▶ **Text**
Few essential oils met label spec in recent test
NOW Foods, based in Bloomingdale, IL, has been one of the mainstays of supplement marketplace for decades. The company is actively engaged in trade organization activities and industry quality initiatives.
Last year NOW conducted a quality survey of the ecommerce marketplace for essential oils, which are volatile fractions of botanicals primarily used in topical products, as aromatherapy agents and as fragrances.
Few online brands met spec
NOW purchased a suite of products online and subjected them to a standard, fit-for-purpose GC-FID/MS test. The testing revealed a disturbing trend, one that could undermine consumer confidence in the entire sector. Many of the products that NOW tested were partially or wholly deficient.
NOW tested 18 samples of oil, half of which were labeled as lavender oil. Twelve of the 18 samples, or 66%, failed the tests in some way, mostly because of adulteration. For one unnamed brand holder, all of its products failed the quality tests.
“Out of 18 oils tested, only 8 passed as high quality essential oils. This is not really very surprising as many of the companies that we tested entered the market recently and likely don’t have the expertise and experience to source high quality essential oils and avoid the low quality oils on the market,” Aaron Secrist, NOW’s vice president of quality and regulatory affairs told NutraIngredients-USA.
Picture particularly dire for lavender oil
The picture for lavender oil was even more dismal that that for the market as a whole. Only one product of the nine lavender oils tested passed the quality test, Secrist said .

▶ **Given records**
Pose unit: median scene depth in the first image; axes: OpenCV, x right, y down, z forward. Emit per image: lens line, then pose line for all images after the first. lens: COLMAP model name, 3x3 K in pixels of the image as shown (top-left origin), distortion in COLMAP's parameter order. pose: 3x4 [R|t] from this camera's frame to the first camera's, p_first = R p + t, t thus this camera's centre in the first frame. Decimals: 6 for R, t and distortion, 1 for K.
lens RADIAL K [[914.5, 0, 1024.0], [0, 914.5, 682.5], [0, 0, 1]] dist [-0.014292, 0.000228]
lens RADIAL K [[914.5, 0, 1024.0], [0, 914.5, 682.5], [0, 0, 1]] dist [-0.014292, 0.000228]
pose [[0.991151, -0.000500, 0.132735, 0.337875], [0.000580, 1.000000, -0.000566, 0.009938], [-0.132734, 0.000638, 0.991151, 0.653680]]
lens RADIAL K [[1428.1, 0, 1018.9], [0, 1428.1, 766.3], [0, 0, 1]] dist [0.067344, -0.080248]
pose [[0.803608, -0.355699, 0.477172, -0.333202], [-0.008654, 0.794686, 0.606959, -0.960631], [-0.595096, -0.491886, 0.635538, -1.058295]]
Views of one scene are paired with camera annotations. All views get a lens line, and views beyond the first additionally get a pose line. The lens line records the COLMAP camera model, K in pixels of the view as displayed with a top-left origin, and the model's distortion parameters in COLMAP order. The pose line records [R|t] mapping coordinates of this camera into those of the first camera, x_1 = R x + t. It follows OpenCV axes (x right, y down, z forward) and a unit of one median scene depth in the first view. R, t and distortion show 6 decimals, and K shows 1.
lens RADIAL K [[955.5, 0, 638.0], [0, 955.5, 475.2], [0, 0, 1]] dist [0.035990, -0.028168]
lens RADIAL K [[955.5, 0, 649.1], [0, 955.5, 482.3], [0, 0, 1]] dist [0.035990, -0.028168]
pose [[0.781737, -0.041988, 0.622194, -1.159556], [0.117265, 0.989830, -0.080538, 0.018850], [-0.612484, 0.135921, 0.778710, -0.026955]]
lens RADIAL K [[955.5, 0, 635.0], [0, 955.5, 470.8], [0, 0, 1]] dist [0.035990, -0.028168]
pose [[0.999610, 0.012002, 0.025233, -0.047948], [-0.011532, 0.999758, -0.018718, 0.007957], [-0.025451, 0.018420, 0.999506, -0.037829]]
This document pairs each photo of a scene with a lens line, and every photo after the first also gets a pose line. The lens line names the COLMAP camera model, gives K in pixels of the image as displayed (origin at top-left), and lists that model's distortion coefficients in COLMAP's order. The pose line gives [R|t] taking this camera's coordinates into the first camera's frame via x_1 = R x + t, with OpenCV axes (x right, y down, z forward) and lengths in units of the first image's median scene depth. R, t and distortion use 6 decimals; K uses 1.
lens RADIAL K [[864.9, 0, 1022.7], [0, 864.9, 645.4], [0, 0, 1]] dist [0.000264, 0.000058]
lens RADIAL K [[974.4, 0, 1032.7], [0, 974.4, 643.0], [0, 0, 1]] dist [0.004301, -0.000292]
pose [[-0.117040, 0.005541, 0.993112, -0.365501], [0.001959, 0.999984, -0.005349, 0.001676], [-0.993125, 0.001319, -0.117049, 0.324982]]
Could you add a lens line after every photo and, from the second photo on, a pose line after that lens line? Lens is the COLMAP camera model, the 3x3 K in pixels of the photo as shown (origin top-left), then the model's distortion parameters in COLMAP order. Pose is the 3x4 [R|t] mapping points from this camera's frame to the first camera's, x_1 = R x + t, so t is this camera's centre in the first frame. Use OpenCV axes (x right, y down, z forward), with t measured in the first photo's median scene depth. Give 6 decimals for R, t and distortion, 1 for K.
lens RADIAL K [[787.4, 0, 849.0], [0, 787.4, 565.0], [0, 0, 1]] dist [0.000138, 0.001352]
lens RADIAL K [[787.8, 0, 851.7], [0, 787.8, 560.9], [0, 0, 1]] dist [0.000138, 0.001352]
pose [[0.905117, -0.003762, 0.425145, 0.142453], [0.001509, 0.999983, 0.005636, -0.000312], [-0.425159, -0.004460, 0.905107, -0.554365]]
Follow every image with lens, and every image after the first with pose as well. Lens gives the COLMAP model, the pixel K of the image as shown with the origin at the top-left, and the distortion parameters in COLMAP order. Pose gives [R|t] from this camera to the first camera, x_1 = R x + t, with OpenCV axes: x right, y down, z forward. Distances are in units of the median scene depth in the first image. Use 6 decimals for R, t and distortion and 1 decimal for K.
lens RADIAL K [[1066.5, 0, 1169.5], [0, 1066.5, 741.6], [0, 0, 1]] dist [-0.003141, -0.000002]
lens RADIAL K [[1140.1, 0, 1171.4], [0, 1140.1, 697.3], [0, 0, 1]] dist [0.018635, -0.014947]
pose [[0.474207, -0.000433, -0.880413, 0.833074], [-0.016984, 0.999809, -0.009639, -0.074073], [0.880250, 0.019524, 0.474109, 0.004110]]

▶ **Apply what you read**
A – Copy the passage of the essential oils article from "Few essential oils" up to and including "and as fragrances.".
B – Answer these questions using the essential oils article.
(i) In what town and state is NOW Foods based?
(ii) What test did NOW apply to the oils it bought online?
(iii) How many of the nine lavender oils tested passed the quality test?

▶ **Task solutions**
A –
Few essential oils met label spec in recent test
NOW Foods, based in Bloomingdale, IL, has been one of the mainstays of supplement marketplace for decades. The company is actively engaged in trade organization activities and industry quality initiatives.
Last year NOW conducted a quality survey of the ecommerce marketplace for essential oils, which are volatile fractions of botanicals primarily used in topical products, as aromatherapy agents and as fragrances.

B –
(i) Bloomingdale, IL
(ii) A standard, fit-for-purpose GC-FID/MS test
(iii) One